The after Chicago’s day municipal elections, headlines focused on the runoff between Mayor Rahm Emanuel and Cook County Commissioner Jesus “Chuy” Garcia, but an interesting subplot was how few voters turned out to the polls and even fewer knew anything about the aldermanic candidates.
“I don’t know who the Alderman is in Wicker Park, because I’m not from here,” Said Norman Marston, a 25-year-old associate at Shuga Records in Wicker Park, which is located in the 32nd Ward.
Asked about the alderman in Avondale where he lives, Marston didn’t fare any better.
“I don’t even know who my alderman is,” Marston said.
The city’s 19 aldermanic races saw no candidate reach the 50 percent plus 1 votes threshold necessary to avoid a runoff. With so many races getting an extra six weeks, it may give resident some extra time and motivation to get acquainted with the candidates.

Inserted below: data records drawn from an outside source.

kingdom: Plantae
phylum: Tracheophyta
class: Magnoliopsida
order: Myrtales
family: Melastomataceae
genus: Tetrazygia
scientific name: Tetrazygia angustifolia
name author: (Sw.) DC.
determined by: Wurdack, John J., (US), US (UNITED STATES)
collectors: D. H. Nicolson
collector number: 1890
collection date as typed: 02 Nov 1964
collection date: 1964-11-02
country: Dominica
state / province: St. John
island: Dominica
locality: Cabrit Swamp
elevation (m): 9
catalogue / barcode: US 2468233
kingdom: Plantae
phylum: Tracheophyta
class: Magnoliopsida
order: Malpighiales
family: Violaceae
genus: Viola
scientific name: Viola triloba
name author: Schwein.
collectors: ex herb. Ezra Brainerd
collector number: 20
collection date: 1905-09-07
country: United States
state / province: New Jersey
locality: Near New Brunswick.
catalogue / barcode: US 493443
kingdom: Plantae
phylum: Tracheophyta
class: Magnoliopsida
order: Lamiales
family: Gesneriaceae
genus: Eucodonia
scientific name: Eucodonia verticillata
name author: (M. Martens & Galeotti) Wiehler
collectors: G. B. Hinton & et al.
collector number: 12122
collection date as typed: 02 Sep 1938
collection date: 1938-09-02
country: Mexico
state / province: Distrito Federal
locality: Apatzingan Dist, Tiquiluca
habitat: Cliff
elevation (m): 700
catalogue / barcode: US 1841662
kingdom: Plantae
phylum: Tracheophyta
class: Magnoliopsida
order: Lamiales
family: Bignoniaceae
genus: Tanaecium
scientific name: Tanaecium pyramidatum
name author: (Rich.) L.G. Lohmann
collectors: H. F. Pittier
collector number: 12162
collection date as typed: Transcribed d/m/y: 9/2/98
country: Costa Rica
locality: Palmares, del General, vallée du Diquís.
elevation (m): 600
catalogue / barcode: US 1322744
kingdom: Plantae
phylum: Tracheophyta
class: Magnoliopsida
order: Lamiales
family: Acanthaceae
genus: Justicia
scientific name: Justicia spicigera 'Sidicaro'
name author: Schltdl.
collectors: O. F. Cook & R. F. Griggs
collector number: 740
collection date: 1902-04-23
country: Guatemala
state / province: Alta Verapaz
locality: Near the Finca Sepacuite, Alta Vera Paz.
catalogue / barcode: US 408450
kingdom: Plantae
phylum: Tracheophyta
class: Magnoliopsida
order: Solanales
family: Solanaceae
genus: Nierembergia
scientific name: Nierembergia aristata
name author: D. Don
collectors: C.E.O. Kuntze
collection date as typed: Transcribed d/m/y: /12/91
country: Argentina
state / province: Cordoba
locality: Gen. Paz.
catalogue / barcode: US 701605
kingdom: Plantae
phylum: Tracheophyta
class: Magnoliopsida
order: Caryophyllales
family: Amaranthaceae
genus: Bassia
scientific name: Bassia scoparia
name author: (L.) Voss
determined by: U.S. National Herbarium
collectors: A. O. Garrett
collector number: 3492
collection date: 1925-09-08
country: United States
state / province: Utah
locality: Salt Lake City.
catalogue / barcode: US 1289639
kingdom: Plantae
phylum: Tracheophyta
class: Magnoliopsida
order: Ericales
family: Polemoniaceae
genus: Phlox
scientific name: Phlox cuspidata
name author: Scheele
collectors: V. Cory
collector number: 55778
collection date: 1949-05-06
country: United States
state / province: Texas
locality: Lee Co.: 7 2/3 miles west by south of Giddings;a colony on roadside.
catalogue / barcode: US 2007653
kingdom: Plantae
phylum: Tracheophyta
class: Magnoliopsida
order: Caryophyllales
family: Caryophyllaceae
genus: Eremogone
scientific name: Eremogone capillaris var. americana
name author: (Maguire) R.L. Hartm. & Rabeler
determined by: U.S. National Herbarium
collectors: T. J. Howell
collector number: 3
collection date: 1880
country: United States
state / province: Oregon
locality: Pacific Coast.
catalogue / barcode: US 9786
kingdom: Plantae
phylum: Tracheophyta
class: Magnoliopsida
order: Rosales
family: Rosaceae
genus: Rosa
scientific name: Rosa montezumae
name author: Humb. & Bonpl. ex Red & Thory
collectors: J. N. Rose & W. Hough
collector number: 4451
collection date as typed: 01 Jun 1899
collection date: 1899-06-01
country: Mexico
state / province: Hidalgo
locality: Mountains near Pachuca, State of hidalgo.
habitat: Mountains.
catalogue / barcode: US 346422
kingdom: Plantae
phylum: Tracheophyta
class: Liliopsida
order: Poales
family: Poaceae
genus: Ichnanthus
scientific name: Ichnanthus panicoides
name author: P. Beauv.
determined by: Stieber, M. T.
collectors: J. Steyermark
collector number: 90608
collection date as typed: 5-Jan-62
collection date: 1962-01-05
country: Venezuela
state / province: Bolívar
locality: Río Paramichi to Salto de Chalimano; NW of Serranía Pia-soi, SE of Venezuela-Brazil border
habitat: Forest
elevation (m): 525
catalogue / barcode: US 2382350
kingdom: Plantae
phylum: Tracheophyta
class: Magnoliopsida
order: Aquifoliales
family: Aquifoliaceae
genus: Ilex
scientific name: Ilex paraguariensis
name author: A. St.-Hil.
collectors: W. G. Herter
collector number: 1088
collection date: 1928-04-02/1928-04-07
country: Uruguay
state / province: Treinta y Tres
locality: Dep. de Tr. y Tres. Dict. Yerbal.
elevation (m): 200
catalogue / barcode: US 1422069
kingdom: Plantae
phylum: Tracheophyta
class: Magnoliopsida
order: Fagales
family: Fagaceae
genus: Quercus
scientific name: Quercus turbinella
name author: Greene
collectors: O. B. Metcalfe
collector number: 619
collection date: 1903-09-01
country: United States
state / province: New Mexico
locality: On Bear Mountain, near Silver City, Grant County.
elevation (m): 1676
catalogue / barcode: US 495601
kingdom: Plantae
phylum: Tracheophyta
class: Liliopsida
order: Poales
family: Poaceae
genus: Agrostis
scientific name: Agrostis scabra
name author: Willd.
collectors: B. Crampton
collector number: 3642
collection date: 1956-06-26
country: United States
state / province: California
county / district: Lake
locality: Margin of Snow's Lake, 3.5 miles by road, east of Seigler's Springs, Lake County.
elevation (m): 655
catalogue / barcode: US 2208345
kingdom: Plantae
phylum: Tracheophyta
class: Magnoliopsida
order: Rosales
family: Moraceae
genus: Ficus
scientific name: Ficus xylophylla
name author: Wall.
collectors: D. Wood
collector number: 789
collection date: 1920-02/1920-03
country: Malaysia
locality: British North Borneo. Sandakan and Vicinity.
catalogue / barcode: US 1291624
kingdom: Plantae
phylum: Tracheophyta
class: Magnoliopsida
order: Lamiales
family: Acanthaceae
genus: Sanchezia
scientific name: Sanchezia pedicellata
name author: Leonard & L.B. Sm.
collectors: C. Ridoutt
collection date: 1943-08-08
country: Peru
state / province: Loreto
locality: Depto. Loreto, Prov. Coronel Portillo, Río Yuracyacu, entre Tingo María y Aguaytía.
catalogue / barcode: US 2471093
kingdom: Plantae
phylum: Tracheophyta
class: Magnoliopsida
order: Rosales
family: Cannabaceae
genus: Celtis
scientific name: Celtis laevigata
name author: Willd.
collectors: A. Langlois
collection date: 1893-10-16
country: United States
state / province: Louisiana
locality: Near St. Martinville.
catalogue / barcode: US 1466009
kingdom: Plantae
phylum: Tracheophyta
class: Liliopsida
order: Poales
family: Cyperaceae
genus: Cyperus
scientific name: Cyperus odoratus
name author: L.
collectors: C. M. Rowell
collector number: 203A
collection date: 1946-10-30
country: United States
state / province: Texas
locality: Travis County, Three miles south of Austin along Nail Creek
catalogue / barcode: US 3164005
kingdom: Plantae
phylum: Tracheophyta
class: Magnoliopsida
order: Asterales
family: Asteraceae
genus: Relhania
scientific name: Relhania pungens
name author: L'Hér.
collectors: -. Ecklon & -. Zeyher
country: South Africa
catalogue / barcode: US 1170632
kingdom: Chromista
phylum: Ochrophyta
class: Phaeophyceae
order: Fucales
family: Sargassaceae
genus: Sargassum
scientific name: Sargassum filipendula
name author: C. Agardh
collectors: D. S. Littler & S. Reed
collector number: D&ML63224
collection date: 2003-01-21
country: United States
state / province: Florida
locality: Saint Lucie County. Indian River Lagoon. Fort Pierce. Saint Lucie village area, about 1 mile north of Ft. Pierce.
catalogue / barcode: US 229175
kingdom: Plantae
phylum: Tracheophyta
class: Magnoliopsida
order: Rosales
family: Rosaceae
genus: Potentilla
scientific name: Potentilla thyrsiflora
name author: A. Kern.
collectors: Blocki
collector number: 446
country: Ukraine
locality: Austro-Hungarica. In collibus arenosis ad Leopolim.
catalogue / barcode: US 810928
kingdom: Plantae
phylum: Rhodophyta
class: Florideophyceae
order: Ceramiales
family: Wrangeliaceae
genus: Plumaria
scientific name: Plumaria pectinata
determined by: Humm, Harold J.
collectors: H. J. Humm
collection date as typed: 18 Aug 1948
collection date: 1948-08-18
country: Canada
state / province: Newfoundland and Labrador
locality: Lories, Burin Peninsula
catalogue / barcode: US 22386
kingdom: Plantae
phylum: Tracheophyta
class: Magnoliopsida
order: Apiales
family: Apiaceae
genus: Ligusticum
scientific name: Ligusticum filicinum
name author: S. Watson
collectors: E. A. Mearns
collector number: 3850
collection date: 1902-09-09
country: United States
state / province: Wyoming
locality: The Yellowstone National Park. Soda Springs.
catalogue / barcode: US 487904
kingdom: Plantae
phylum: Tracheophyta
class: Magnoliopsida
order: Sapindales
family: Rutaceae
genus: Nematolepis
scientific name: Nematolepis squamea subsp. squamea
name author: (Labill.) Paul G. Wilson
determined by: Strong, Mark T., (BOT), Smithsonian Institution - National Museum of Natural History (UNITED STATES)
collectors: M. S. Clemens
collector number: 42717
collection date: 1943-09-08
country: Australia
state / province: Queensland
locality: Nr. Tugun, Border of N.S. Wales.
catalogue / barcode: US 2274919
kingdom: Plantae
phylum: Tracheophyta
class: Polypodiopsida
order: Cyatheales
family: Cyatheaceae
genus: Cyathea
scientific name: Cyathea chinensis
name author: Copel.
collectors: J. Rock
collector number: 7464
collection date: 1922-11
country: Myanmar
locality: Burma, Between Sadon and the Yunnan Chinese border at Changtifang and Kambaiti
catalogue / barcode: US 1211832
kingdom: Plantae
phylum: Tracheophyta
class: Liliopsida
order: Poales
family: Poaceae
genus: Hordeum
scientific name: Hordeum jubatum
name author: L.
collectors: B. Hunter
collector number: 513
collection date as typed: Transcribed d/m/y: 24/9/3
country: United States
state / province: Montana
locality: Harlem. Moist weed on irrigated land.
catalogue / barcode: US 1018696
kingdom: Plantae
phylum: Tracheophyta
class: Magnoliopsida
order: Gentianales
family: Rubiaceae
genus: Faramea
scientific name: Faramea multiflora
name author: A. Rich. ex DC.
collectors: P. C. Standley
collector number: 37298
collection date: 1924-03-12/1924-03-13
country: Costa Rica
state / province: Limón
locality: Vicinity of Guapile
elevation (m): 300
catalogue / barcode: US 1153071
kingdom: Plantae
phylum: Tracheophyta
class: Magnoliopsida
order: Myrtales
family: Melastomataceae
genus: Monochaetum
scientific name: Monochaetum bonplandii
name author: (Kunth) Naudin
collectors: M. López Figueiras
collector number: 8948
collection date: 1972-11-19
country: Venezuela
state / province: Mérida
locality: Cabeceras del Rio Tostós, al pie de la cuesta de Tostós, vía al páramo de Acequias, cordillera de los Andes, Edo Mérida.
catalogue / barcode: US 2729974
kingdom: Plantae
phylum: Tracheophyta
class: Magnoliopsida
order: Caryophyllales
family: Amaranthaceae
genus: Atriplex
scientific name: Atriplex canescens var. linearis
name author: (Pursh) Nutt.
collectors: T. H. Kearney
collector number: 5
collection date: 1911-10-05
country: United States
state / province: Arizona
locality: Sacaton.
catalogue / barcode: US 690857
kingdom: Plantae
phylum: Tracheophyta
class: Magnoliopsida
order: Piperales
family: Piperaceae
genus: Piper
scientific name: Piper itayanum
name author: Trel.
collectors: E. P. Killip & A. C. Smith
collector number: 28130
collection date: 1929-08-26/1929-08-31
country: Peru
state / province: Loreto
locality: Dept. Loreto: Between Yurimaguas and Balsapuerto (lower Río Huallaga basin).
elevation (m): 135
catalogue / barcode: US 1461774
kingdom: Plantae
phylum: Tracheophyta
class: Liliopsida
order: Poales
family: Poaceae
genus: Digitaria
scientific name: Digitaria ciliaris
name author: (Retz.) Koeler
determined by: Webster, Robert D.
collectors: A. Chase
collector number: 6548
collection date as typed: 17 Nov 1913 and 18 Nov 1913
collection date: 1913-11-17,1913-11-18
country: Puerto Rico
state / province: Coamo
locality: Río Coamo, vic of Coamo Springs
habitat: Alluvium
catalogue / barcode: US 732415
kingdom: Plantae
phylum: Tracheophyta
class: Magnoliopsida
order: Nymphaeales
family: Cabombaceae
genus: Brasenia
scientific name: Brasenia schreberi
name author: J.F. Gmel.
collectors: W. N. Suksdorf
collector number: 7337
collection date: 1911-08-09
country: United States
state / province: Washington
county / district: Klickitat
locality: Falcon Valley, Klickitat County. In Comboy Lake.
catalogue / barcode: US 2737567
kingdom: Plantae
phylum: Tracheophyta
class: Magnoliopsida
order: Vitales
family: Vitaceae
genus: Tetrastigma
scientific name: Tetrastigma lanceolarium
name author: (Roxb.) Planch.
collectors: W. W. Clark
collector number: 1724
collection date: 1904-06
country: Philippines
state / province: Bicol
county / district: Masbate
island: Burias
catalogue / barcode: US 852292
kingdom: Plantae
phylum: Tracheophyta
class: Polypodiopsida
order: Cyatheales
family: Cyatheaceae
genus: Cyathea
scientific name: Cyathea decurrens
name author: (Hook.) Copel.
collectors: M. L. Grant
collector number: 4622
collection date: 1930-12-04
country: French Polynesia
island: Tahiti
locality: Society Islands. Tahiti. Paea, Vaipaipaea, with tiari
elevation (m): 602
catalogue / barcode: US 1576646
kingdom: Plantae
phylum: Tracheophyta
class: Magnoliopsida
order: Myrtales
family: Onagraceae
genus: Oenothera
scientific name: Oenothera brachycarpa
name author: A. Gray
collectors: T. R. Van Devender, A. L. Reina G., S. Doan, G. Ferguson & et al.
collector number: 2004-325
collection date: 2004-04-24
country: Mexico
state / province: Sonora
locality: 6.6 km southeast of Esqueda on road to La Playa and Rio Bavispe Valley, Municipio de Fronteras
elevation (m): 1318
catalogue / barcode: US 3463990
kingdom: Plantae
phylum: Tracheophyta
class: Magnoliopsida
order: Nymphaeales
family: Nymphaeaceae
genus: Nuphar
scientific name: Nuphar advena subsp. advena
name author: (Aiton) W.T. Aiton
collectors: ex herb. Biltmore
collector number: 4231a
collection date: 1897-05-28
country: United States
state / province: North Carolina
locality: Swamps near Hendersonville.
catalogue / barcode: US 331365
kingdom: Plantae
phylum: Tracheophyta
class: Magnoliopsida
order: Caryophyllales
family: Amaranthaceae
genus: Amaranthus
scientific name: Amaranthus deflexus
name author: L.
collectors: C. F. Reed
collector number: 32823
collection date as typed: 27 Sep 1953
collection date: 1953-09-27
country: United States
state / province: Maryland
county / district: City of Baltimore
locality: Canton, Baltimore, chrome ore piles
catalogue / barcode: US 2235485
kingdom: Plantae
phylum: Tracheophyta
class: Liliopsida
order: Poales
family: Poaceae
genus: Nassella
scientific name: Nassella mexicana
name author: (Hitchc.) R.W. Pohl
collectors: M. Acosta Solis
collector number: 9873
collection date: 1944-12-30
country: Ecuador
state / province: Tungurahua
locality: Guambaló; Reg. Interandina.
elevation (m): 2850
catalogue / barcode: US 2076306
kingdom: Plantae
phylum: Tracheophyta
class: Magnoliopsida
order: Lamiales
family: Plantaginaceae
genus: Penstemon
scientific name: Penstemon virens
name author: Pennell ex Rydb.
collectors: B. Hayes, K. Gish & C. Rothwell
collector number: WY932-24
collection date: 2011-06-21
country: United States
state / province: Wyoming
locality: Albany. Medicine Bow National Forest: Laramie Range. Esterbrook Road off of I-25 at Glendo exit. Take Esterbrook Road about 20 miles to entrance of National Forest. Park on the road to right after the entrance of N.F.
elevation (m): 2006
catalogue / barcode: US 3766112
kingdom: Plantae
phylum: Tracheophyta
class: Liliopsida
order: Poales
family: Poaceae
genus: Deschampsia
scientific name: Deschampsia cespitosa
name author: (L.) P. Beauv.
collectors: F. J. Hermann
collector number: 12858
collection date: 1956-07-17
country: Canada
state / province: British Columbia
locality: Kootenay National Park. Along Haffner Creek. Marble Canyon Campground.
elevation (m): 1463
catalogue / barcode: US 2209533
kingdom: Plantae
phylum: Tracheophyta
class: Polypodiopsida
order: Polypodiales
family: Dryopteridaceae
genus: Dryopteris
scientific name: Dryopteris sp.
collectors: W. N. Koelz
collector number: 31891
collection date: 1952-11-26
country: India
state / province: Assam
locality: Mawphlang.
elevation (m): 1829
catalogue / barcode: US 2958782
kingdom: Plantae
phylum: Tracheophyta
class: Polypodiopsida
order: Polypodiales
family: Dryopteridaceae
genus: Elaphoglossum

Adam Rosen, the owner of Shuga Records, said a lack of publicity was part of the reason voter turnout was so low.
“That’s why so many older business owners and younger residents didn’t vote,” Rosen said.
Rosen said he did vote in the election, but wouldn’t say who he voted for.
Marston said he didn’t vote because he didn’t even know the polls were open on Tuesday.
The lack of knowledge and publicity of the election may have helped 32nd Ward alderman Scott Waguespack, who garnered more than 6,200 of the 7,900 votes cast, or over 79 percent, according to the Chicago Board of Election Commissioners.
Waguespack had the second highest margin of victory in the city, behind Ameya Pawar, of the 47th Ward.
Chicago resident Charad Perkins-Hanley attributed to voter turnout to simple forgetfulness.
“I think that the reason some people didn’t vote is because they were busy and it slipped their minds,” he said.
Perkins-Hanley, who did not know the name of his alderman, said he knew about the elections but still didn’t vote.
“I just didn’t want to,” Perkins-Hanley said.